I never knew jam poisoning was such a big deal in NZ, but the safety nazis have struck again on the home-made preserves racket. Radio NZ reports that the Kapiti district council is clamping down on unlicensed kitchen condiments:
The council's manager for assets and services, Gary Simpson, says all others must have registered kitchens, no matter what their size. This, he says, is to guard against outbreaks of illness. But the market's convenor Sherryl Gray, who describes the new decree as a kick in the guts, says the cost of setting up a commercial kitchen is prohibitive. She says the cooks are furious because their food, such as cakes and preserves, has never generated a complaint. She also says the market has given $63,000 to community causes since 1996.
This is just nutty red tape. I take stuff like this pretty personally. It's crap like this that keeps rooting my business ideas. Last time it was Labour's school tuck shop ideas that ran over my cunning plan before fruition. Now it's the bloody cake and jam banners.
 
The rigours of setting up a commercial kitchen to match the high standards of the certifiable cardy clipboard carriers puts a few start-ups right off. We can't all be like Cookie Time, who started off lucky enough to borrow some else's commercial kitchen on the downtime. Or maybe that's a new use for off-peak restaurants.
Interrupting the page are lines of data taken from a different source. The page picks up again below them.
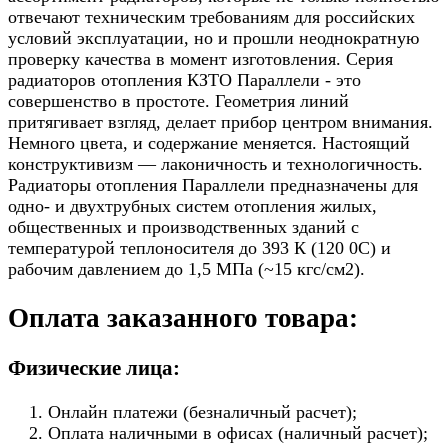
отвечают техническим требованиям для российских
условий эксплуатации, но и прошли неоднократную
проверку качества в момент изготовления. Серия
радиаторов отопления КЗТО Параллели - это
совершенство в простоте. Геометрия линий
притягивает взгляд, делает прибор центром внимания.
Немного цвета, и содержание меняется. Настоящий
конструктивизм — лаконичность и технологичность.
Радиаторы отопления Параллели предназначены для
одно- и двухтрубных систем отопления жилых,
общественных и производственных зданий с
температурой теплоносителя до 393 К (120 0С) и
рабочим давлением до 1,5 МПа (~15 кгс/см2).
Оплата заказанного товара:
Физические лица:
Онлайн платежи (безналичный расчет);
Оплата наличными в офисах (наличный расчет);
It has happened before, after all. Wishbone keeps fluking it too.

But there really should be an exclusion for advertised home-sellers, such as at markets or stalls. Maybe insist home-bakers stamp their goods with a big green "U" for unlicensed to give due notice that it's buyer beware. None of this "charity cooking only business" either.
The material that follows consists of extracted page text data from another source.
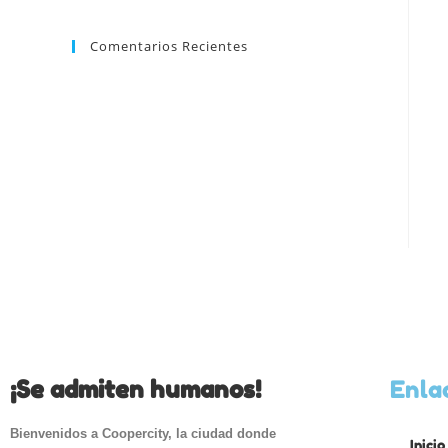
Comentarios Recientes
¡Se admiten humanos!
Enla
Bienvenidos a Coopercity, la ciudad donde
Inicio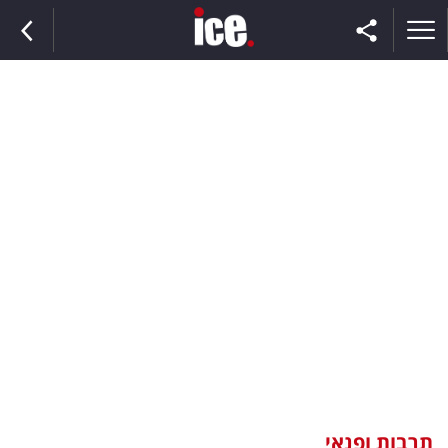
ראשי
הנבחרת
השוק
תקשורת
ומדיה
כסף
וצרכנות
תרבות ופנאי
You want to kick start the economy on the cheap, here's an idea. Short lease out all those CBD For Lease gaps on the street to the home-cookers. I'd be keen to start some kind of Mexican food joint myself, serving nachos to the suits for lunch; just a fridge, sink and stove for basic kit. But oh, no. There'd have to be much more gleaming stainless steel and sealed linoleum before the boxed are all ticked.
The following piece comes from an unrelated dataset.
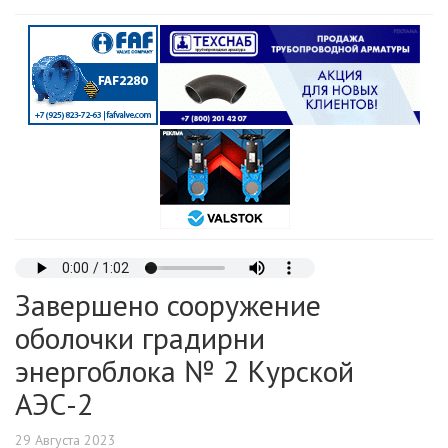
Завершено сооружение
оболочки градирни
энергоблока № 2 Курской
АЭС-2
29 Августа 2023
Speaking of jam of another kind, here's the story behind the YouTube caching clusterfuck at TelstraClear. Two thumbs up to Geekzone for the information, as TC weren't exactly updating their customers on the obvious problem. I've had a gutsful for six months, YouTube vids taking three times longer to load than the length of the clip.

Between Telecom and TelstraClear, it's like choosing between the last two girls on the dance floor at closing time. Both lonely and sad and a bit desperate, but at least getting rooted by TelstraClear is still not as painful as the Telecom *.